Auch nach seiner Kündigung beschäftigt sich Scholz mit seinem einstigen Sorgenkind. Ein Auftritt im ARD bei „Kontraste“ wirft viele Fragen auf. Daraufhin wird ein Stresstest angefordert und Klaus Wowereit verkündet Stolz, dass der Forschungsreaktor diesen bestanden hat. Es fragt sich nur, ob der Bürgermeister weiß, was ein Stresstest ist. „Ein Stresstest ist kein Gutachten, das Wort wird noch nicht einmal in dem Bericht erwähnt. Der Stresstest ist ein reiner Fragebogen. Der TÜV Rheinland fragt nur den Betreiber. Bezogen auf ein Auto ist das so, als ob der TÜV-Prüfer den Autofahrer fragt, hat ihr Auto eine Bremse. Ja – und der TÜV-Prüfer schreibt, der Autofahrer sagt, sein Auto hat eine Bremse. Nur wird diese nicht getestet. Hier wurden Politiker und Presse hinters Licht geführt.“

Dann im Juni 2011 bestellte der Berliner Senat ein richtiges Gutachten – auch über den Riss.
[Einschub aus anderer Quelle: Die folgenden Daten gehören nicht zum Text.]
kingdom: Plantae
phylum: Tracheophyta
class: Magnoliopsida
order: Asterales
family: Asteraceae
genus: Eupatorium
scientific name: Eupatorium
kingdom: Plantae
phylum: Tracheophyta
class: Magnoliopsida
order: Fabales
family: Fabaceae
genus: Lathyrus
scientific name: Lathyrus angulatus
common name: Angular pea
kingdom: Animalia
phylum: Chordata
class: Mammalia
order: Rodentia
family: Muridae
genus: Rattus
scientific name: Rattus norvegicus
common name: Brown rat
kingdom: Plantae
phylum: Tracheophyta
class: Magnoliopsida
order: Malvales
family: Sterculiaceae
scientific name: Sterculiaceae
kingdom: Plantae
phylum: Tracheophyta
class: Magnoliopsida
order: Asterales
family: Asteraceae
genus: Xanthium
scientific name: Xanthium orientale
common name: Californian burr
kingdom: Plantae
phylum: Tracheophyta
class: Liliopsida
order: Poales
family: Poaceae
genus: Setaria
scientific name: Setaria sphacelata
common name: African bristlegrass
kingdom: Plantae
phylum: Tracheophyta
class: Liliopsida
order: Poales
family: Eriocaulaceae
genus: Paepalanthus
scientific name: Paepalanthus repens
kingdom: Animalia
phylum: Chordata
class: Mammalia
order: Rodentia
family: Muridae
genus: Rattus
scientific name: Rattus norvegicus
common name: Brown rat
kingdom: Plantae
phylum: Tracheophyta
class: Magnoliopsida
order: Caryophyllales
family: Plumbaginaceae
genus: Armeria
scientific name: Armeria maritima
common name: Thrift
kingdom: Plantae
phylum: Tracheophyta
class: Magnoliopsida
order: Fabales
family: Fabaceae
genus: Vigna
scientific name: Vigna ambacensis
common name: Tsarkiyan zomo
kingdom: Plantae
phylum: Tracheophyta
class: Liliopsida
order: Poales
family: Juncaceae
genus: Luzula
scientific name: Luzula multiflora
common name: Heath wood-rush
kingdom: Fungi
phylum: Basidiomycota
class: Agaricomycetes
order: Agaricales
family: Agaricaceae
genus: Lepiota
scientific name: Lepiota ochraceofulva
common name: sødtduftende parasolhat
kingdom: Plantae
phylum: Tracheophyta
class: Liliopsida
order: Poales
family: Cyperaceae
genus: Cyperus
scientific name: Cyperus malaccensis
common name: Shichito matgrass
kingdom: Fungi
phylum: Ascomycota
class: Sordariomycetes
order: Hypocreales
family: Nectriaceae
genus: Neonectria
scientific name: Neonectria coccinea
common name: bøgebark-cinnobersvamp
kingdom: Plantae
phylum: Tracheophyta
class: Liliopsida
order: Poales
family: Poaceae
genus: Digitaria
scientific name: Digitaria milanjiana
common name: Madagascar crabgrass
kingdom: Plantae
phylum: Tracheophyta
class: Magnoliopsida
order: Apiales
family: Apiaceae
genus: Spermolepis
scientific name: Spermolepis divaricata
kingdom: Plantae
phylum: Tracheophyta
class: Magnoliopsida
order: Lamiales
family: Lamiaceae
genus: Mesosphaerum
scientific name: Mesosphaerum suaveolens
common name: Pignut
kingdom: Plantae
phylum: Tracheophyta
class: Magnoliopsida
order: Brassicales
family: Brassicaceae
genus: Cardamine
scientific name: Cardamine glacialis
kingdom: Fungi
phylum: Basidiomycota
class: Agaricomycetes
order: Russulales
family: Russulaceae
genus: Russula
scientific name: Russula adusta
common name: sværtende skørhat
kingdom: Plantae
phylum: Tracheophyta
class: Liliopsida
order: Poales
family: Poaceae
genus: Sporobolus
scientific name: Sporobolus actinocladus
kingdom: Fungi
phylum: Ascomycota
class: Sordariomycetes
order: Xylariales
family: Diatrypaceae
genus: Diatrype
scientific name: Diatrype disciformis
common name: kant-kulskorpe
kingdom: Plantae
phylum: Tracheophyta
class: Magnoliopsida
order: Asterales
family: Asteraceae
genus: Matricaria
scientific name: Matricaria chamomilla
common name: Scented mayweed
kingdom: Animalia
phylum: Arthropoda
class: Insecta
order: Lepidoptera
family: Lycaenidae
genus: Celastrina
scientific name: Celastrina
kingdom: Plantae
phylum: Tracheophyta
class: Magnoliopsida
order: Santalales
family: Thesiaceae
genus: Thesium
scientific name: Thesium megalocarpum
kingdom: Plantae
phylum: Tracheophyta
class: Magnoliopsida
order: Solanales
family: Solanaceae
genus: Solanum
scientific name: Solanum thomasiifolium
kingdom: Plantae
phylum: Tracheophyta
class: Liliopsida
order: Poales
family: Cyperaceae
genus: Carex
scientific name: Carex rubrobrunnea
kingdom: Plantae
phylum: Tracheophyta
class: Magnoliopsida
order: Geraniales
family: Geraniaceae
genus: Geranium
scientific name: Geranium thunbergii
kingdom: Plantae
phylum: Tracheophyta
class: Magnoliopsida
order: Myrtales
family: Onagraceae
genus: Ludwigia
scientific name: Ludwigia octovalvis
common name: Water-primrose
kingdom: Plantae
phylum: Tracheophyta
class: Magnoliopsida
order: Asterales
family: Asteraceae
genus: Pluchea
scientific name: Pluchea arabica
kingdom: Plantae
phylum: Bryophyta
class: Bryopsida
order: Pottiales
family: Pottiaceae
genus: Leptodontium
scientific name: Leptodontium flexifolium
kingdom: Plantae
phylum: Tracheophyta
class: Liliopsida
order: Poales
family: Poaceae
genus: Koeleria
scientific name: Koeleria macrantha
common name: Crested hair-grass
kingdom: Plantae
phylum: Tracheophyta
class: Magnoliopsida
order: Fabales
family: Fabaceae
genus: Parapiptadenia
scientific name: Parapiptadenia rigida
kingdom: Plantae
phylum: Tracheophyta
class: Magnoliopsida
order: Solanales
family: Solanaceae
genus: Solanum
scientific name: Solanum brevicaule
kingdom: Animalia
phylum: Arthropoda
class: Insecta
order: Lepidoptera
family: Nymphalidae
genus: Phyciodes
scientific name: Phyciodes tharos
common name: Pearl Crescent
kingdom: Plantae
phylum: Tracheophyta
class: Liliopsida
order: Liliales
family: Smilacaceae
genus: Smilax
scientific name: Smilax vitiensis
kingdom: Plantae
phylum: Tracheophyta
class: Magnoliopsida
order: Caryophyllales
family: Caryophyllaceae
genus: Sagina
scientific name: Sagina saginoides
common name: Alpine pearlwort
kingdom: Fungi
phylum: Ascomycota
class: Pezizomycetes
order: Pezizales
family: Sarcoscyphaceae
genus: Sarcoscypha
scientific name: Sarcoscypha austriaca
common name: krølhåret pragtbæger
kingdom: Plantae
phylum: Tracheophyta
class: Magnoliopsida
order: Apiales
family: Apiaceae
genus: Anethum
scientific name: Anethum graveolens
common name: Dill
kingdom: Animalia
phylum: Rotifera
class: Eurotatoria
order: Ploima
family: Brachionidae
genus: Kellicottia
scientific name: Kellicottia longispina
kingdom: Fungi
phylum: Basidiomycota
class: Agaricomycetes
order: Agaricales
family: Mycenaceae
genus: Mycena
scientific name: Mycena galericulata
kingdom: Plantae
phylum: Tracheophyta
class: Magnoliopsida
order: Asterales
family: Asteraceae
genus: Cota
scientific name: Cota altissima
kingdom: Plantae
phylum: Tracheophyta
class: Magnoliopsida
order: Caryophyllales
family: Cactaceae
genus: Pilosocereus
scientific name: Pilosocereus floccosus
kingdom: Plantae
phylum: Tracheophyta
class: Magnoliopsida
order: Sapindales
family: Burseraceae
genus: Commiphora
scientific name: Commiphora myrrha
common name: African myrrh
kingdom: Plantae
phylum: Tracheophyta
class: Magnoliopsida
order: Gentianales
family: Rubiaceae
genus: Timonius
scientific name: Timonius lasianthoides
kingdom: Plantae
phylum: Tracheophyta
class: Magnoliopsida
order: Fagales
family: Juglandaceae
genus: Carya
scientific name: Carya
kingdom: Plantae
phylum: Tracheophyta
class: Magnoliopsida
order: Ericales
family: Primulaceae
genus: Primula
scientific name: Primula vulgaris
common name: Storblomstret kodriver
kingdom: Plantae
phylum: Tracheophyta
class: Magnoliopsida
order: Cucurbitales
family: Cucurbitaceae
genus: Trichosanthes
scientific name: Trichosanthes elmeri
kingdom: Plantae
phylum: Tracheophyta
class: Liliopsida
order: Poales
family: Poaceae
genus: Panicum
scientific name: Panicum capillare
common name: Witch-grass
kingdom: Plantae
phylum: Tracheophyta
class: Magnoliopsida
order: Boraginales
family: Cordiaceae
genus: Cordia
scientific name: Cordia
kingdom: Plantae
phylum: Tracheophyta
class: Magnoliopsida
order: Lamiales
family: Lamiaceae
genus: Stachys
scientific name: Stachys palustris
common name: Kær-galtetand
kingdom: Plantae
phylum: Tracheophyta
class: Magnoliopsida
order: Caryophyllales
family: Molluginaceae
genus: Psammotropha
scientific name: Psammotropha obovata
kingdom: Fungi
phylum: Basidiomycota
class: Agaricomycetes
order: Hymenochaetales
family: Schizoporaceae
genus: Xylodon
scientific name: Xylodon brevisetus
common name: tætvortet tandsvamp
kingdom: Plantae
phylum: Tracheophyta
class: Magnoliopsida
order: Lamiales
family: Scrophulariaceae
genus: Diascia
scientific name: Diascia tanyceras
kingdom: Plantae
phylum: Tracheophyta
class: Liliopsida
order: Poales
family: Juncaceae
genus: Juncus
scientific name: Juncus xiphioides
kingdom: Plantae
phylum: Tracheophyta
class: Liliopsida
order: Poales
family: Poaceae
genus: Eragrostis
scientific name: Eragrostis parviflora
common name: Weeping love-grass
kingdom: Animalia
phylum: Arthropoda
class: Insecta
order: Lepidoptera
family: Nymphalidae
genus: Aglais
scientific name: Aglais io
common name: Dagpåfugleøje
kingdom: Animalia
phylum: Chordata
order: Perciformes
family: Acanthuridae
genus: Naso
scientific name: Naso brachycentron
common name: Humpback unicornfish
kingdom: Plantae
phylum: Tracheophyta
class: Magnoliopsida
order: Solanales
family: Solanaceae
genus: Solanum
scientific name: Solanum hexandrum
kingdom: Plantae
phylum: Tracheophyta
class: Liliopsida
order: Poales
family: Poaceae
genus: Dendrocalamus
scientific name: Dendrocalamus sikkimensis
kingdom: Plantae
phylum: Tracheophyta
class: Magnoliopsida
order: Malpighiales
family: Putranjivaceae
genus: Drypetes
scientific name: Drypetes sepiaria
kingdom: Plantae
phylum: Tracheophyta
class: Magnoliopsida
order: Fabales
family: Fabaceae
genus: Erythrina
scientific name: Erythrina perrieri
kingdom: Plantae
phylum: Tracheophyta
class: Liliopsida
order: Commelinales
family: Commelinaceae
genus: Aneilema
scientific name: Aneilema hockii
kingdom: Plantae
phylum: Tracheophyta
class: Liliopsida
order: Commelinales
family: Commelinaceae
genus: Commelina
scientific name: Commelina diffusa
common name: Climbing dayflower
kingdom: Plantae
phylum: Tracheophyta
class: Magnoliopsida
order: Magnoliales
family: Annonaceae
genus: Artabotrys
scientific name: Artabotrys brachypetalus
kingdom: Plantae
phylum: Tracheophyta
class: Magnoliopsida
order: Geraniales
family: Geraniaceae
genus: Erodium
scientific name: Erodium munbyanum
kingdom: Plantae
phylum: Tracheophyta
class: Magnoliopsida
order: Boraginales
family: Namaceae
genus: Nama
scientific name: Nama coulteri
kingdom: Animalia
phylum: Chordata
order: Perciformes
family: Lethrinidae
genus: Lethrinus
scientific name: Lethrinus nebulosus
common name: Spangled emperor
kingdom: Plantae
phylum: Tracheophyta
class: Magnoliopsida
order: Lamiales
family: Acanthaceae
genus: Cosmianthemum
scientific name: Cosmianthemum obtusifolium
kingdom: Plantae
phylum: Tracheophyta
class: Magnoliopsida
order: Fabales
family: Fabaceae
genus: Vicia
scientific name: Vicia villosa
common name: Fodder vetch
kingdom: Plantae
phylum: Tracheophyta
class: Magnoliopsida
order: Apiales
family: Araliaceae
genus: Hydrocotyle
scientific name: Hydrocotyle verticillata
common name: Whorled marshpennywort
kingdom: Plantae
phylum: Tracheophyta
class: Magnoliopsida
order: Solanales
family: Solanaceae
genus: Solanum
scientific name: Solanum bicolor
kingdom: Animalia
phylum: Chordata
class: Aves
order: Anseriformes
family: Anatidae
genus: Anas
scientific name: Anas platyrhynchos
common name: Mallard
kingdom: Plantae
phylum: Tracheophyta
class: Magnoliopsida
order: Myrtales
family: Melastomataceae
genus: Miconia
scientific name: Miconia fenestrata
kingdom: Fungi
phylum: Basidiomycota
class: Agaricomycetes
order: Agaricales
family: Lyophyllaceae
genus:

Aber im Gutachten steht kein Wort über den Riss, sondern über die 5 Meter entfernte Trennwand. Sie ist laut Gutachten etwas undicht. Zudem bestehen Gefahren aufgrund des Flugverkehrs. Der Reaktor ist nur durch ein Wellblechdach geschützt. Stürzt z. B. ein Fahrwerk ab und zerschlägt die Steuerwarte, ist eine Kernschmelze bei laufendem Betrieb möglich. Denn dem Forschungsreaktor fehlt eine voll funktionsfähige Bunkersteuerung, also die Notsteuerung, deren Funktion auch der TÜV bemängelt. Das HZB vertritt wiederum die Meinung, das richtige Material für das Neutronenstrahlrohr ausgesucht zu haben und auch ansonsten einen vollkommen sicheren Forschungsreaktor zu betreiben. Wie weit Versprechen und Wirklichkeit auseinander klaffen, hat zuletzt das japanische Atomkraftwerk Fukushima gezeigt.

Aber im Augenblick geht von dem Reaktor wirklich kaum eine Gefahr aus, da der Reaktor noch immer stillgelegt ist. Die Brennelemente sind im Verladebecken und der Reaktor wartet auf die Genehmigung zum Anfahren. Ob die aber kommt, ist sehr fraglich. Entscheiden wird das der Wirtschafts- und Umweltausschuss am 7. März, wo alles zur Sprache kommen soll. Vor diesen Ausschuss wird auch Karl Thilo Scholz geladen. Sein Fazit steht jetzt schon fest: „20 Jahre sind für einen Reaktor eine enorm lange Zeit. Für mich hat dieser Reaktor das Ende seines Lebens erreicht. Jetzt kommen die Reparaturen und damit die Gefährdung für die Bevölkerung.“

Scholz befürwortet die endgültige Schließung des Forschungsreaktors, aber nicht des Forschungsstandortes. Auf dem Gelände des ehemaligen Forschungsreaktors Jülich sind nach dessen Ende wesentlich mehr Arbeitsplätze in der Forschung entstanden als zu Zeiten der atomaren Forschung. Und Scholz ist sich sicher, wenn die Landesbehörde diesen Reaktor nicht schließt, kommt eine Weisung zur Schließung durch die Bundesbehörde. Und dann benötigt man noch 20 Jahre, um den Reaktor abzubauen. Man muss dazu nur wissen, wohin mit dem vielen Atommüll.